Pin 40 should have a clock signal on it that's 16 times the "baud" rate. So, if the board was set up to do 1200 bps, the frequency on pin 40 should be 16*1200 or 19.2KHz. This signal should be present all of the time.

Pins 26-33 should have the keyboard output data on them.

Pin 23 should go low with every keypress.

Data will be clocked out to pin 25 (SO).

Also, pin 1 should have +5
Pin 2 should have -12.
 
Thanks Chuck.

I'm not picking up a clock signal on pin 40.. either on the scope or the logic probe.

Pin 40 is tied to pin 17 of the same UART IC (RCP), and then that is tied to pin 4 of a 7404 on that same board. I'm guessing the 7404 generates or relays the clock signal?
 
I think your external guess is correct. Pin 10 goes to a little wire header. A black wire from that header runs to a pin on the socket for the lower card. That pin is unused on the card itself, it just serves as a point to connect the little black wire to a thicker wire that runs to the SWTPC-style Molex header. If it is in fact to SWTPC specs, the actual pin it ends up at is Clock In or Clock Out (on the connector they are tied together, so I cannot say which wire exactly with continuity testing.. I seem to recall SWTPC saying you need to do that if you do not have a self clocking tape system).

So I'm guessing it picks up the clock from the MP-S board in a 6800, assuming this was used with a 6800..
 
Now it is making a little sense. It is intended that the remote machine echos to the part that does the video. What you'd call full duplex. You need to make a loop back to see what is being typed, unless you have a computer on the other end.
While it is possible that it may be translating the keyboard to something like EPCDIC. It is more likely that the EPROM is to add parity. Most keyboards do not have parity, odd or even. Of the two odd seems to be more popular.
Dwight
 
What kind of asynchronous communication is remote-clocked?

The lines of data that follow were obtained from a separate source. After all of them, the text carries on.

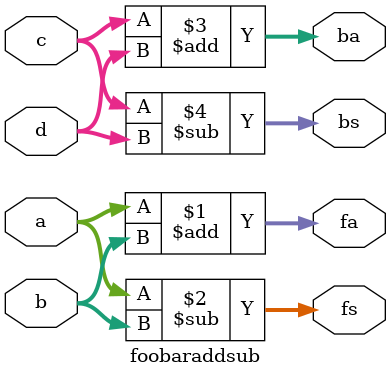
<source format=v>
module foobaraddsub(a, b, c, d, fa, fs, ba, bs);
  input [7:0] a, b, c, d;
  output [7:0] fa, fs, ba, bs;
  assign fa = a + (* foo *) b;
  assign fs = a - (* foo *) b;
  assign ba = c + (* bar *) d;
  assign bs = c - (* bar *) d;
endmodule

</source>
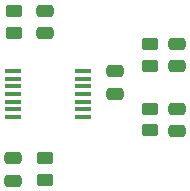
<source format=gtp>
%TF.GenerationSoftware,KiCad,Pcbnew,8.0.7*%
%TF.CreationDate,2025-01-10T21:46:07+02:00*%
%TF.ProjectId,W65C816 Latch,57363543-3831-4362-904c-617463682e6b,V1*%
%TF.SameCoordinates,Original*%
%TF.FileFunction,Paste,Top*%
%TF.FilePolarity,Positive*%
%FSLAX46Y46*%
G04 Gerber Fmt 4.6, Leading zero omitted, Abs format (unit mm)*
G04 Created by KiCad (PCBNEW 8.0.7) date 2025-01-10 21:46:07*
%MOMM*%
%LPD*%
G01*
G04 APERTURE LIST*
G04 Aperture macros list*
%AMRoundRect*
0 Rectangle with rounded corners*
0 $1 Rounding radius*
0 $2 $3 $4 $5 $6 $7 $8 $9 X,Y pos of 4 corners*
0 Add a 4 corners polygon primitive as box body*
4,1,4,$2,$3,$4,$5,$6,$7,$8,$9,$2,$3,0*
0 Add four circle primitives for the rounded corners*
1,1,$1+$1,$2,$3*
1,1,$1+$1,$4,$5*
1,1,$1+$1,$6,$7*
1,1,$1+$1,$8,$9*
0 Add four rect primitives between the rounded corners*
20,1,$1+$1,$2,$3,$4,$5,0*
20,1,$1+$1,$4,$5,$6,$7,0*
20,1,$1+$1,$6,$7,$8,$9,0*
20,1,$1+$1,$8,$9,$2,$3,0*%
G04 Aperture macros list end*
%ADD10RoundRect,0.250000X-0.450000X0.262500X-0.450000X-0.262500X0.450000X-0.262500X0.450000X0.262500X0*%
%ADD11RoundRect,0.250000X-0.475000X0.250000X-0.475000X-0.250000X0.475000X-0.250000X0.475000X0.250000X0*%
%ADD12R,1.475000X0.450000*%
%ADD13RoundRect,0.250000X0.450000X-0.262500X0.450000X0.262500X-0.450000X0.262500X-0.450000X-0.262500X0*%
%ADD14RoundRect,0.250000X0.475000X-0.250000X0.475000X0.250000X-0.475000X0.250000X-0.475000X-0.250000X0*%
G04 APERTURE END LIST*
D10*
%TO.C,R4*%
X15885000Y-10056500D03*
X15885000Y-8231500D03*
%TD*%
D11*
%TO.C,C2*%
X4318000Y-14301000D03*
X4318000Y-12401000D03*
%TD*%
%TO.C,C5*%
X18161000Y-10110000D03*
X18161000Y-8210000D03*
%TD*%
D10*
%TO.C,R2*%
X4328000Y-1801500D03*
X4328000Y23500D03*
%TD*%
D12*
%TO.C,IC1*%
X10177000Y-5035000D03*
X10177000Y-5685000D03*
X10177000Y-6335000D03*
X10177000Y-6985000D03*
X10177000Y-7635000D03*
X10177000Y-8285000D03*
X10177000Y-8935000D03*
X4301000Y-8935000D03*
X4301000Y-8285000D03*
X4301000Y-7635000D03*
X4301000Y-6985000D03*
X4301000Y-6335000D03*
X4301000Y-5685000D03*
X4301000Y-5035000D03*
%TD*%
D11*
%TO.C,C1*%
X12954000Y-6935000D03*
X12954000Y-5035000D03*
%TD*%
D13*
%TO.C,R3*%
X15865000Y-2770500D03*
X15865000Y-4595500D03*
%TD*%
D14*
%TO.C,C4*%
X18161000Y-2717000D03*
X18161000Y-4617000D03*
%TD*%
%TO.C,C3*%
X6985000Y77000D03*
X6985000Y-1823000D03*
%TD*%
D13*
%TO.C,R1*%
X6975000Y-12422500D03*
X6975000Y-14247500D03*
%TD*%
M02*

</source>
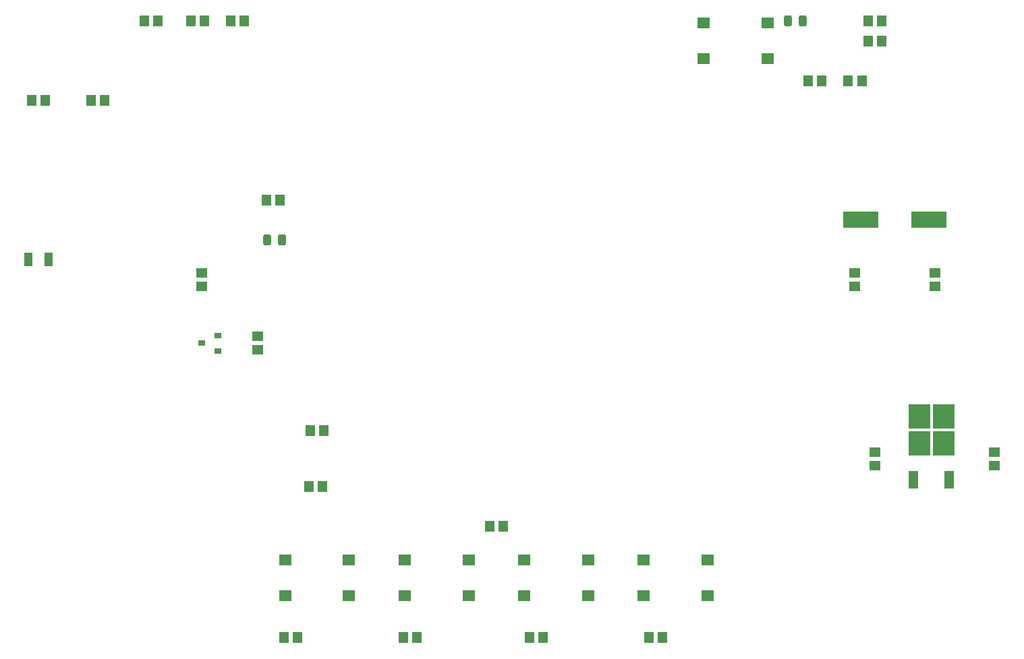
<source format=gbr>
%TF.GenerationSoftware,KiCad,Pcbnew,(6.0.5-0)*%
%TF.CreationDate,2022-07-19T21:11:46-04:00*%
%TF.ProjectId,raaid_clock_final,72616169-645f-4636-9c6f-636b5f66696e,rev?*%
%TF.SameCoordinates,PX4c4b400PY8a48640*%
%TF.FileFunction,Paste,Top*%
%TF.FilePolarity,Positive*%
%FSLAX46Y46*%
G04 Gerber Fmt 4.6, Leading zero omitted, Abs format (unit mm)*
G04 Created by KiCad (PCBNEW (6.0.5-0)) date 2022-07-19 21:11:46*
%MOMM*%
%LPD*%
G01*
G04 APERTURE LIST*
G04 Aperture macros list*
%AMRoundRect*
0 Rectangle with rounded corners*
0 $1 Rounding radius*
0 $2 $3 $4 $5 $6 $7 $8 $9 X,Y pos of 4 corners*
0 Add a 4 corners polygon primitive as box body*
4,1,4,$2,$3,$4,$5,$6,$7,$8,$9,$2,$3,0*
0 Add four circle primitives for the rounded corners*
1,1,$1+$1,$2,$3*
1,1,$1+$1,$4,$5*
1,1,$1+$1,$6,$7*
1,1,$1+$1,$8,$9*
0 Add four rect primitives between the rounded corners*
20,1,$1+$1,$2,$3,$4,$5,0*
20,1,$1+$1,$4,$5,$6,$7,0*
20,1,$1+$1,$6,$7,$8,$9,0*
20,1,$1+$1,$8,$9,$2,$3,0*%
G04 Aperture macros list end*
%ADD10R,1.150000X1.400000*%
%ADD11R,1.600000X1.400000*%
%ADD12R,1.400000X1.150000*%
%ADD13RoundRect,0.243750X-0.243750X-0.456250X0.243750X-0.456250X0.243750X0.456250X-0.243750X0.456250X0*%
%ADD14R,4.500000X2.000000*%
%ADD15R,0.900000X0.800000*%
%ADD16R,1.000000X1.800000*%
%ADD17R,2.750000X3.050000*%
%ADD18R,1.200000X2.200000*%
G04 APERTURE END LIST*
D10*
%TO.C,R9*%
X45000000Y5000000D03*
X43300000Y5000000D03*
%TD*%
%TO.C,C8*%
X46450000Y24000000D03*
X48150000Y24000000D03*
%TD*%
%TO.C,C9*%
X46650000Y31000000D03*
X48350000Y31000000D03*
%TD*%
%TO.C,C1*%
X115850000Y75000000D03*
X114150000Y75000000D03*
%TD*%
%TO.C,R12*%
X90850000Y5000000D03*
X89150000Y5000000D03*
%TD*%
%TO.C,R8*%
X41150000Y60000000D03*
X42850000Y60000000D03*
%TD*%
%TO.C,C3*%
X27500000Y82500000D03*
X25800000Y82500000D03*
%TD*%
%TO.C,R1*%
X118350000Y82500000D03*
X116650000Y82500000D03*
%TD*%
D11*
%TO.C,SW2*%
X43500000Y14750000D03*
X51500000Y14750000D03*
X43500000Y10250000D03*
X51500000Y10250000D03*
%TD*%
%TO.C,SW4*%
X73500000Y14750000D03*
X81500000Y14750000D03*
X73500000Y10250000D03*
X81500000Y10250000D03*
%TD*%
D12*
%TO.C,C4*%
X115000000Y50850000D03*
X115000000Y49150000D03*
%TD*%
D13*
%TO.C,D2*%
X41212500Y55000000D03*
X43087500Y55000000D03*
%TD*%
D11*
%TO.C,SW1*%
X96000000Y82250000D03*
X104000000Y82250000D03*
X96000000Y77750000D03*
X104000000Y77750000D03*
%TD*%
D12*
%TO.C,R13*%
X33000000Y50850000D03*
X33000000Y49150000D03*
%TD*%
%TO.C,C6*%
X117500000Y26650000D03*
X117500000Y28350000D03*
%TD*%
D10*
%TO.C,R3*%
X31650000Y82500000D03*
X33350000Y82500000D03*
%TD*%
D14*
%TO.C,Y1*%
X124250000Y57500000D03*
X115750000Y57500000D03*
%TD*%
D10*
%TO.C,R7*%
X70850000Y19000000D03*
X69150000Y19000000D03*
%TD*%
D11*
%TO.C,SW5*%
X88500000Y14750000D03*
X96500000Y14750000D03*
X88500000Y10250000D03*
X96500000Y10250000D03*
%TD*%
D10*
%TO.C,R4*%
X36650000Y82500000D03*
X38350000Y82500000D03*
%TD*%
%TO.C,R10*%
X60000000Y5000000D03*
X58300000Y5000000D03*
%TD*%
D12*
%TO.C,C7*%
X132500000Y26650000D03*
X132500000Y28350000D03*
%TD*%
D13*
%TO.C,D1*%
X106562500Y82500000D03*
X108437500Y82500000D03*
%TD*%
D10*
%TO.C,R6*%
X19150000Y72500000D03*
X20850000Y72500000D03*
%TD*%
%TO.C,R11*%
X75850000Y5000000D03*
X74150000Y5000000D03*
%TD*%
%TO.C,R2*%
X116650000Y80000000D03*
X118350000Y80000000D03*
%TD*%
D15*
%TO.C,Q1*%
X35000000Y41050000D03*
X35000000Y42950000D03*
X33000000Y42000000D03*
%TD*%
D16*
%TO.C,Y2*%
X11250000Y52500000D03*
X13750000Y52500000D03*
%TD*%
D17*
%TO.C,U2*%
X123050000Y32800000D03*
X123050000Y29450000D03*
X126100000Y29450000D03*
X126100000Y32800000D03*
D18*
X122295000Y24825000D03*
X126855000Y24825000D03*
%TD*%
D10*
%TO.C,C2*%
X110850000Y75000000D03*
X109150000Y75000000D03*
%TD*%
D12*
%TO.C,R14*%
X40000000Y42850000D03*
X40000000Y41150000D03*
%TD*%
D11*
%TO.C,SW3*%
X58500000Y14750000D03*
X66500000Y14750000D03*
X58500000Y10250000D03*
X66500000Y10250000D03*
%TD*%
D12*
%TO.C,C5*%
X125000000Y50850000D03*
X125000000Y49150000D03*
%TD*%
D10*
%TO.C,R5*%
X11650000Y72500000D03*
X13350000Y72500000D03*
%TD*%
M02*

</source>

I'd add a local oscillator. Or at least for now use a signal generator.
 
No idea. But I'm thinking I might be best to get my hands on a spare MP-S card, or make one, and modify it to the specs he has in the photo. I'm making an assumption that the card in that photo is the actual card, of course. This TVT isn't merely for video and keyboard I/O, it appears to have some kind of tape encoding capability, like a built in AC-30. I'm wondering if the reason that MP-S card is modified the way it is is to simulate paper tape handling, in conjunction with the tape circuitry on the TVT.
 
I guess my point is that if you're going to have a remote clock, you might as well be using synchronous data which is faster, and far simpler to implement. But this already has everything you need for RS232, so the I think the best thing (and wouldn't be difficult) would be to add a local oscillator. You could always add a switch to disable it if you ever use something that requires an external clock. In the meanwhile, it'll work on everything else.
 
Thanks Dwight. But without a clock signal to drive the UART, how would a loopback work?

Just make a 555 oscillator. It doesn't need to be particularly high speed. It is just to make proof of concept. Maybe 100KHz for a starter. Loop the Rx and TX, as well as any line controls needed for the UART ( look at data sheets and follow pins ).